[TASK REQUIREMENTS]:
The full listing, excluding its pictures, should be printed exactly as it stands.

[SOURCE DATA]:
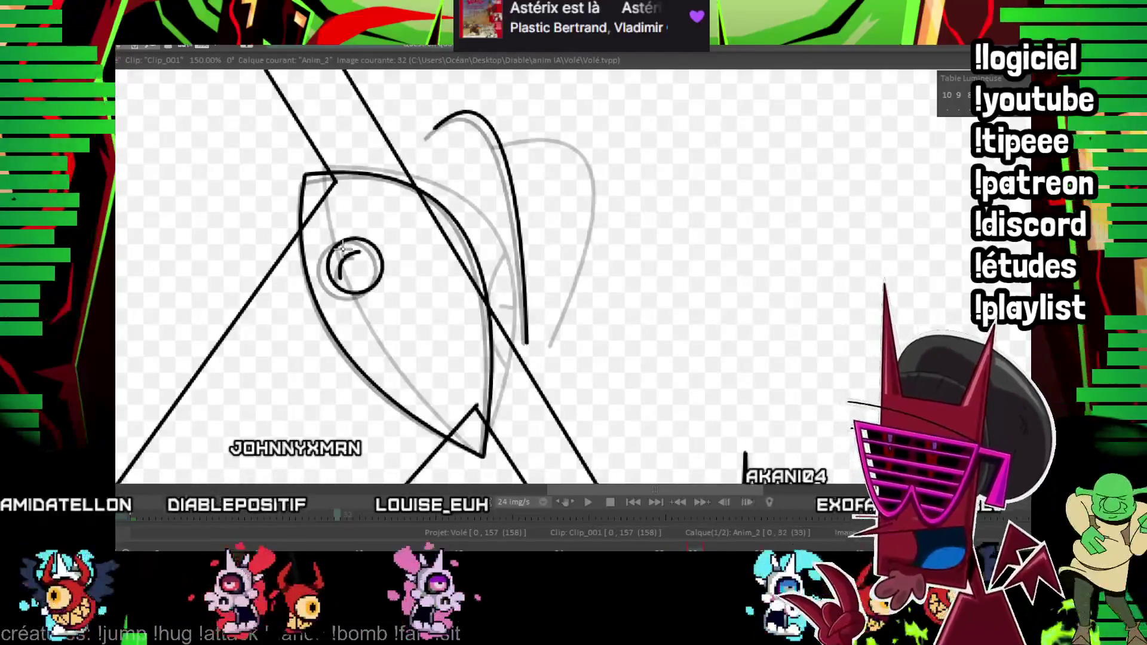
{"action": "key", "text": "Right"}
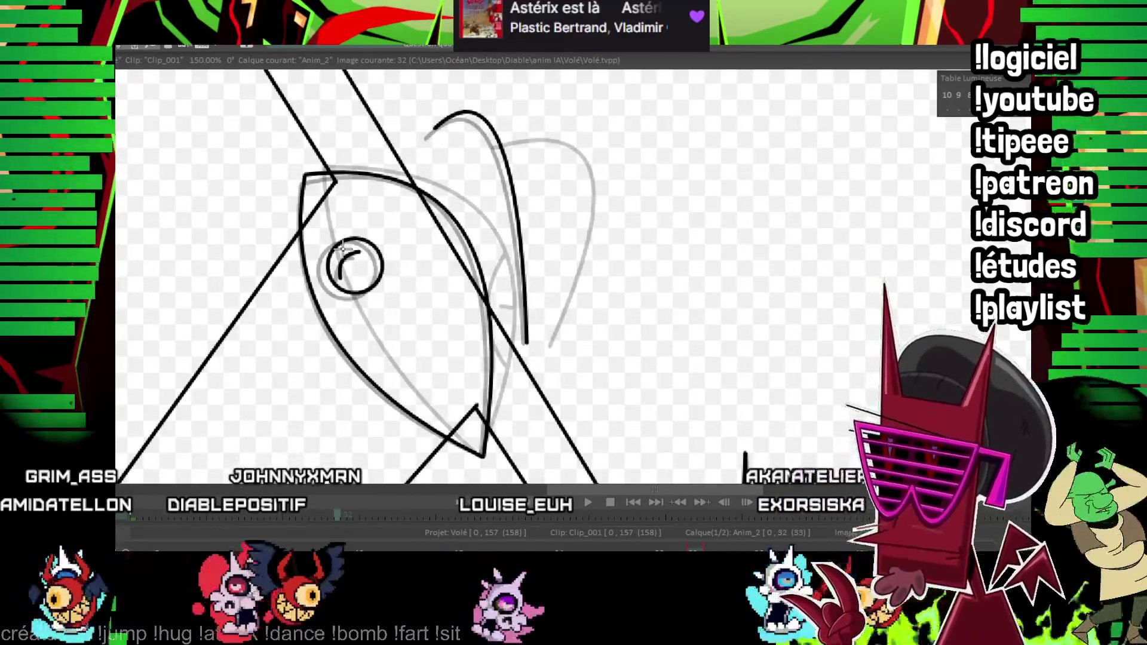
{"action": "key", "text": "Right"}
{"action": "key", "text": "Right"}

[ANSWER TO THE PROBLEM]:
{"action": "key", "text": "Right"}
{"action": "key", "text": "Right"}
{"action": "key", "text": "Right"}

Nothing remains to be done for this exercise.